- _What you are asked to do_
The data below should be retyped exactly, with the pictures left out.
◆ ◆ ◆ ◆ ◆
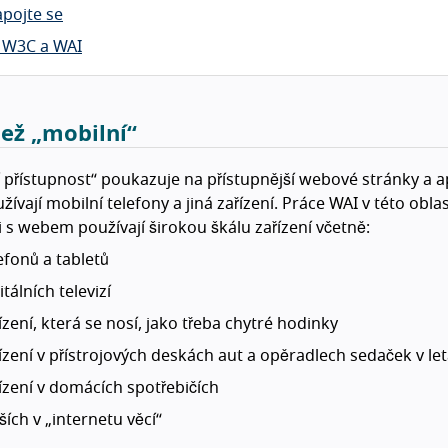
apojte se
 W3C a WAI
než „mobilní“
 přístupnost“ poukazuje na přístupnější webové stránky a 
žívají mobilní telefony a jiná zařízení. Práce WAI v této obla
i s webem používají širokou škálu zařízení včetně:
efonů a tabletů
itálních televizí
ízení, která se nosí, jako třeba chytré hodinky
ízení v přístrojových deskách aut a opěradlech sedaček v le
ízení v domácích spotřebičích
ších v „internetu věcí“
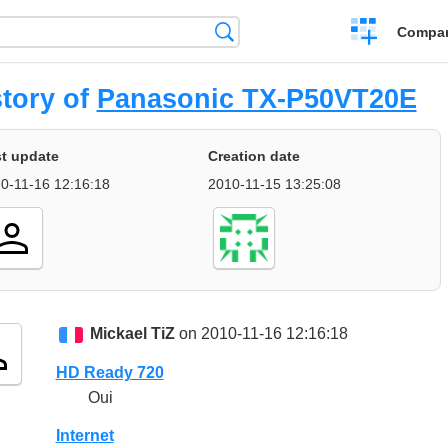
Crear
Búsqueda
Compar
una
comparación
story of
Panasonic TX-P50VT20E
t update
Creation date
0-11-16 12:16:18
2010-11-15 13:25:08
Mickael TiZ
on 2010-11-16 12:16:18
HD Ready 720
Oui
Internet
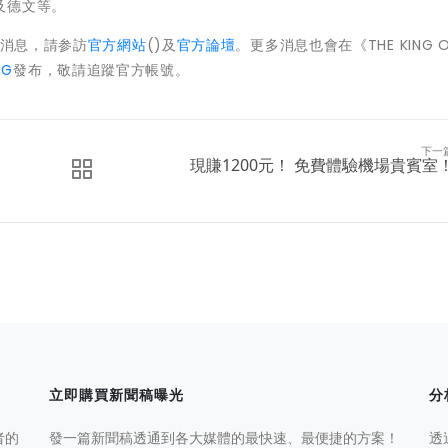
及德文等。
AR》消息，請参訪
官方網站
()及
官方論壇
。
更多消息也會在《THE KING OF
IG
發布，敬請追蹤官方帳號。
下一
現賺1200元！ 免費體驗機場貴賓室
立即購買新聞稿曝光
分
者的
發一篇新聞稿透通到各大媒體的最快速、最便捷的方案！
透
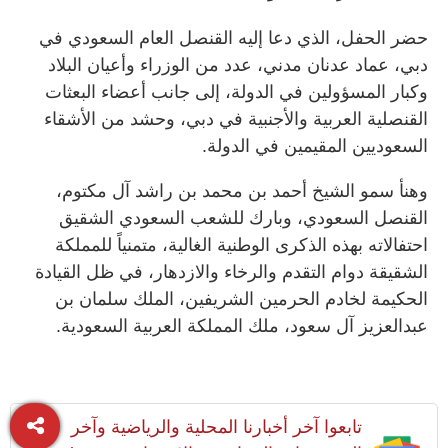
حضر الحفل، الذي دعا إليه القنصل العام السعودي في
دبي، عماد عدنان مدني، عدد من الوزراء وأعيان البلاد
وكبار المسؤولين في الدولة، إلى جانب أعضاء البعثات
القنصلية العربية والأجنبية في دبي، وحشد من الأشقاء
السعوديين المقيمين في الدولة.
وهنأ سمو الشيخ أحمد بن محمد بن راشد آل مكتوم،
القنصل السعودي، وبارك للشعب السعودي الشقيق
احتفالاته بهذه الذكرى الوطنية الغالية، متمنياً للمملكة
الشقيقة دوام التقدم والرخاء والازدهار، في ظل القيادة
الحكيمة لخادم الحرمين الشريفين، الملك سلمان بن
عبدالعزيز آل سعود، ملك المملكة العربية السعودية.
تابعوا آخر أخبارنا المحلية والرياضية وآخر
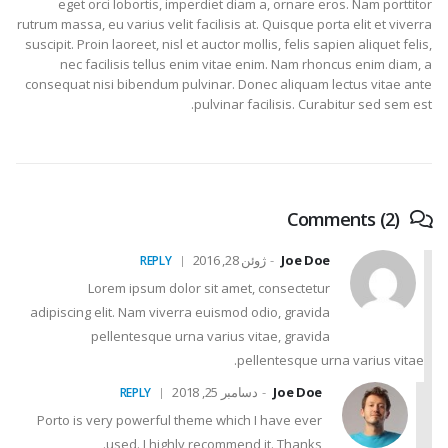
eget orci lobortis, imperdiet diam a, ornare eros. Nam porttitor
rutrum massa, eu varius velit facilisis at. Quisque porta elit et viverra
suscipit. Proin laoreet, nisl et auctor mollis, felis sapien aliquet felis,
nec facilisis tellus enim vitae enim. Nam rhoncus enim diam, a
consequat nisi bibendum pulvinar. Donec aliquam lectus vitae ante
pulvinar facilisis. Curabitur sed sem est.
Comments (2)
Joe Doe
ژوئن 28, 2016
REPLY
Lorem ipsum dolor sit amet, consectetur
adipiscing elit. Nam viverra euismod odio, gravida
pellentesque urna varius vitae, gravida
pellentesque urna varius vitae.
Joe Doe
دسامبر 25, 2018
REPLY
Porto is very powerful theme which I have ever
used. I highly recommend it. Thanks.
◆ ◆ ◆ ◆ ◆
- _Solution to this task_
apojte se
 W3C a WAI
než „mobilní“
 přístupnost“ poukazuje na přístupnější webové stránky a 
žívají mobilní telefony a jiná zařízení. Práce WAI v této obla
i s webem používají širokou škálu zařízení včetně:
efonů a tabletů
itálních televizí
ízení, která se nosí, jako třeba chytré hodinky
ízení v přístrojových deskách aut a opěradlech sedaček v le
ízení v domácích spotřebičích
ších v „internetu věcí“
Crear
Búsqueda
Compar
una
comparación
story of
Panasonic TX-P50VT20E
t update
Creation date
0-11-16 12:16:18
2010-11-15 13:25:08
Mickael TiZ
on 2010-11-16 12:16:18
HD Ready 720
Oui
Internet
及德文等。
AR》消息，請参訪
官方網站
()及
官方論壇
。
更多消息也會在《THE KING OF
IG
發布，敬請追蹤官方帳號。
下一
現賺1200元！ 免費體驗機場貴賓室
立即購買新聞稿曝光
分
者的
發一篇新聞稿透通到各大媒體的最快速、最便捷的方案！
透
حضر الحفل، الذي دعا إليه القنصل العام السعودي في
دبي، عماد عدنان مدني، عدد من الوزراء وأعيان البلاد
وكبار المسؤولين في الدولة، إلى جانب أعضاء البعثات
القنصلية العربية والأجنبية في دبي، وحشد من الأشقاء
السعوديين المقيمين في الدولة.
وهنأ سمو الشيخ أحمد بن محمد بن راشد آل مكتوم،
القنصل السعودي، وبارك للشعب السعودي الشقيق
احتفالاته بهذه الذكرى الوطنية الغالية، متمنياً للمملكة
الشقيقة دوام التقدم والرخاء والازدهار، في ظل القيادة
الحكيمة لخادم الحرمين الشريفين، الملك سلمان بن
عبدالعزيز آل سعود، ملك المملكة العربية السعودية.
تابعوا آخر أخبارنا المحلية والرياضية وآخر
eget orci lobortis, imperdiet diam a, ornare eros. Nam porttitor
rutrum massa, eu varius velit facilisis at. Quisque porta elit et viverra
suscipit. Proin laoreet, nisl et auctor mollis, felis sapien aliquet felis,
nec facilisis tellus enim vitae enim. Nam rhoncus enim diam, a
consequat nisi bibendum pulvinar. Donec aliquam lectus vitae ante
pulvinar facilisis. Curabitur sed sem est.
Comments (2)
Joe Doe
ژوئن 28, 2016
REPLY
Lorem ipsum dolor sit amet, consectetur
adipiscing elit. Nam viverra euismod odio, gravida
pellentesque urna varius vitae, gravida
pellentesque urna varius vitae.
Joe Doe
دسامبر 25, 2018
REPLY
Porto is very powerful theme which I have ever
used. I highly recommend it. Thanks.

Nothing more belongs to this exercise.